The Company continuously assesses its potential liability for remediation-related activities and adjusts its environmental-related accruals as information becomes available upon which more accurate costs can be reasonably estimated and as additional accounting guidelines are issued. At June 30, 2025 and December 31, 2024, the Company had accruals reported on the balance sheet as current liabilities of $0 and $0, respectively.
Actual costs incurred may vary from the accrued estimates due to the inherent uncertainties involved including, among others, the nature and magnitude of the wastes involved, the various technologies that can be used for remediation and the determination of acceptable remediation with respect to a particular site. Additionally, costs for environmental-related activities may not be reasonably estimable and therefore would not be included in our current liabilities.

**Work order 1**
Transcribe the part of the passage on environmental accruals that opens with the words containing "Actual costs incurred" and closes with "our current liabilities.".
**Work order 2**
Using the passage on environmental accruals, decide whether each statement agrees with it, and support each yes or no by quoting the deciding words.
(a) At June 30, 2025, the Company reported $0 in environmental-related accruals as current liabilities.
(b) The Company reviews its remediation liability only once a year.
(c) Environmental-related costs that cannot be reasonably estimated are included in current liabilities.
**Work order 3**
According to the passage on environmental accruals, what uncertainties are listed as reasons that actual costs may differ from the accrued estimates?

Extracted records
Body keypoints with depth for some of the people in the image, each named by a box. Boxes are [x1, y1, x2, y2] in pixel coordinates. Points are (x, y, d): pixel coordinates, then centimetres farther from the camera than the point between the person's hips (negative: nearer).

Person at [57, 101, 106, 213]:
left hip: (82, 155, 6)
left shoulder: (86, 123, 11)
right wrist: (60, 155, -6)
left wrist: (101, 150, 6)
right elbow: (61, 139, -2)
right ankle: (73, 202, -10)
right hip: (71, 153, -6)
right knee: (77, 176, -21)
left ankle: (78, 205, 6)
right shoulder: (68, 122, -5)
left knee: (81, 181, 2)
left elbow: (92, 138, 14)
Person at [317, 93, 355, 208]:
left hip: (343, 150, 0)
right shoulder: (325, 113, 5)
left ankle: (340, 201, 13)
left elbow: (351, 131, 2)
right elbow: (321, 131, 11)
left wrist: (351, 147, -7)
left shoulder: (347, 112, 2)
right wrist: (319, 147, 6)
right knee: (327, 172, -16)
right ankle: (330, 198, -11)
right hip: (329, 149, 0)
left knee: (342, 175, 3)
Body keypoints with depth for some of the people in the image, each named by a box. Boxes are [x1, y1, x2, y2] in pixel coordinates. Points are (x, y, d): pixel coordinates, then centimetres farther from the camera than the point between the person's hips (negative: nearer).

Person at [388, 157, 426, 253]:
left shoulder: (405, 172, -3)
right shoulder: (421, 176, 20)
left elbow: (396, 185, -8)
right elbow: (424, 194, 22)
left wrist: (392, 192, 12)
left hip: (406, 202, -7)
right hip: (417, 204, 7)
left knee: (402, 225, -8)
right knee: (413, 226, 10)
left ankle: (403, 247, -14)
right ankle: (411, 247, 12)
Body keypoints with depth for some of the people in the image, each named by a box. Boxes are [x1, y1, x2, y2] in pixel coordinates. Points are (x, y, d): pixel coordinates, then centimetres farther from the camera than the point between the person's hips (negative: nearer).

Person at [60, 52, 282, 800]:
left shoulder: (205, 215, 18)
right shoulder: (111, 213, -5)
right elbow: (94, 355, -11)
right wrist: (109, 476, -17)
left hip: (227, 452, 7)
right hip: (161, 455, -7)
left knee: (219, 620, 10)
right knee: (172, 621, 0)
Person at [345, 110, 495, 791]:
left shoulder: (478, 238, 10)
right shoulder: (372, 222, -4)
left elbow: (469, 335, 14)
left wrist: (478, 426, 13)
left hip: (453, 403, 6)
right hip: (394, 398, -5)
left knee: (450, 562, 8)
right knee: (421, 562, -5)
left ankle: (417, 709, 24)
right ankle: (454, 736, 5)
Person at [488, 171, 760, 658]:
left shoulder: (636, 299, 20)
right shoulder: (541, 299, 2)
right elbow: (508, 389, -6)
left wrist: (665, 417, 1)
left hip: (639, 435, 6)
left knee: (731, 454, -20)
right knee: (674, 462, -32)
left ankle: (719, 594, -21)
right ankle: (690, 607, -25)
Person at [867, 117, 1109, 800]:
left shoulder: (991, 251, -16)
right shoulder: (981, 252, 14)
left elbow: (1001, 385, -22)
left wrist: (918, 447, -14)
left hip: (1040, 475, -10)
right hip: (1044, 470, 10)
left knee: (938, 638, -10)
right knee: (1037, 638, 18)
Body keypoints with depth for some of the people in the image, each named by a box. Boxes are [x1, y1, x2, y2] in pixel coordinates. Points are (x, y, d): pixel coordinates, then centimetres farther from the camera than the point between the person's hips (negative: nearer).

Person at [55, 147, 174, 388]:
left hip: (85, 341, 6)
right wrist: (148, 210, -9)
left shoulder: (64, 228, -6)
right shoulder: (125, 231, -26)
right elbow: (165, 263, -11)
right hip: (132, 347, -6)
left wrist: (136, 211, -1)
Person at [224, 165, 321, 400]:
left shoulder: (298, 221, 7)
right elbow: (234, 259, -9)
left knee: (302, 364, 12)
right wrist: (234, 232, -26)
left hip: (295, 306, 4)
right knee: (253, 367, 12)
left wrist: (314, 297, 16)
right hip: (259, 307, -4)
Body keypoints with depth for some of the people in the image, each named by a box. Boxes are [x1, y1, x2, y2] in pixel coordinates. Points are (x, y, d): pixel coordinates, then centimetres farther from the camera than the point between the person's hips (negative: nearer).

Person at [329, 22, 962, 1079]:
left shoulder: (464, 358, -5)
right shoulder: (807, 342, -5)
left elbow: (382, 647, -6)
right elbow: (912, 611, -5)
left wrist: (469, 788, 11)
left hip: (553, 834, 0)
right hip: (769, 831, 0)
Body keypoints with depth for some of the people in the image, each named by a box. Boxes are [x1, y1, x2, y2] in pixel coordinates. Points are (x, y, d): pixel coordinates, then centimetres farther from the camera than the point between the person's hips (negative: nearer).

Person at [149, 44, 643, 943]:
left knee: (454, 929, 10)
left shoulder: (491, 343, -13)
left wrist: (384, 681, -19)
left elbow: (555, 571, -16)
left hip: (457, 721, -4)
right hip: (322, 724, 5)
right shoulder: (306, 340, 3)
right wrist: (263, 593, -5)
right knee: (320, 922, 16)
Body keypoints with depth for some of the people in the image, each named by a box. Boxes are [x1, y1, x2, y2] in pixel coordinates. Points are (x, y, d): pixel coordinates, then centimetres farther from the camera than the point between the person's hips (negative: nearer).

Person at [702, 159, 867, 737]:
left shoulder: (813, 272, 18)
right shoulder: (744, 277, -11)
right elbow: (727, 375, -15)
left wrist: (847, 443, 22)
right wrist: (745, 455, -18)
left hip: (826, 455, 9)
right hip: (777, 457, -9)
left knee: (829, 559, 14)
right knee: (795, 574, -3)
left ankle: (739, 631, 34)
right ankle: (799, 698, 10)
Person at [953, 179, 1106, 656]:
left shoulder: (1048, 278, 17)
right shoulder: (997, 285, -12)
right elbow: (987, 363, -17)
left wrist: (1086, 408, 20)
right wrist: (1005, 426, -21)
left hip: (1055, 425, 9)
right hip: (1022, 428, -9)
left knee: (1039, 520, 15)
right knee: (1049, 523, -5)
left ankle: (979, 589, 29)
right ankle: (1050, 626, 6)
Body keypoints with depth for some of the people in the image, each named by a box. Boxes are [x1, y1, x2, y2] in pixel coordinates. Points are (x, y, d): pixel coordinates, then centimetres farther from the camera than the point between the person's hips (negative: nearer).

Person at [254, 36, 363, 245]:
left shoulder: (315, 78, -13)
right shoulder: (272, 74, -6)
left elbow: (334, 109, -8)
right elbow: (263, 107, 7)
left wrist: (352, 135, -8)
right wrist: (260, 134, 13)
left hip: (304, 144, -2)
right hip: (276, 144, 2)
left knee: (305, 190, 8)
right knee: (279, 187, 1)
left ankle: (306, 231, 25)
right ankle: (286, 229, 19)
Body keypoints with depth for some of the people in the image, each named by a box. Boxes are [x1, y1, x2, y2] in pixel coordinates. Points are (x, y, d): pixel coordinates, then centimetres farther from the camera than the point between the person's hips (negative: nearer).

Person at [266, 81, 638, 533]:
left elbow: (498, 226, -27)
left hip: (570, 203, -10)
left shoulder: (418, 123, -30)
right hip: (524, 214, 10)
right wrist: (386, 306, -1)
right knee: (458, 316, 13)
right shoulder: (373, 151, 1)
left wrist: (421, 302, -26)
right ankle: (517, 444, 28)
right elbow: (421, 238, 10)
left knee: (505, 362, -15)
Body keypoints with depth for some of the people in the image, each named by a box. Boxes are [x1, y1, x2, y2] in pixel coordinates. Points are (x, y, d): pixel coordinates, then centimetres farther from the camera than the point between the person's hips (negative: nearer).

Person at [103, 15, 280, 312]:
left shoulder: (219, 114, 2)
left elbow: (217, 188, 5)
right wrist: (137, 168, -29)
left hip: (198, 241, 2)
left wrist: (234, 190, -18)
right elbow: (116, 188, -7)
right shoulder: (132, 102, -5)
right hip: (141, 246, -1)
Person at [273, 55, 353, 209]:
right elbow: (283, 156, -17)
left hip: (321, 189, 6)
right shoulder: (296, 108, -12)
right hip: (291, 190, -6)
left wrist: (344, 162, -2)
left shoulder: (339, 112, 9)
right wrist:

**Written answer 1**
Actual costs incurred may vary from the accrued estimates due to the inherent uncertainties involved including, among others, the nature and magnitude of the wastes involved, the various technologies that can be used for remediation and the determination of acceptable remediation with respect to a particular site. Additionally, costs for environmental-related activities may not be reasonably estimable and therefore would not be included in our current liabilities.

**Written answer 2**
(a) Yes: "At June 30, 2025 and December 31, 2024, the Company had accruals reported on the balance sheet as current liabilities of $0 and $0, respectively."
(b) No: "The Company continuously assesses its potential liability for remediation-related activities"
(c) No: "costs for environmental-related activities may not be reasonably estimable and therefore would not be included in our current liabilities."

**Written answer 3**
The nature and magnitude of the wastes involved, the various technologies that can be used for remediation, and the determination of acceptable remediation with respect to a particular site.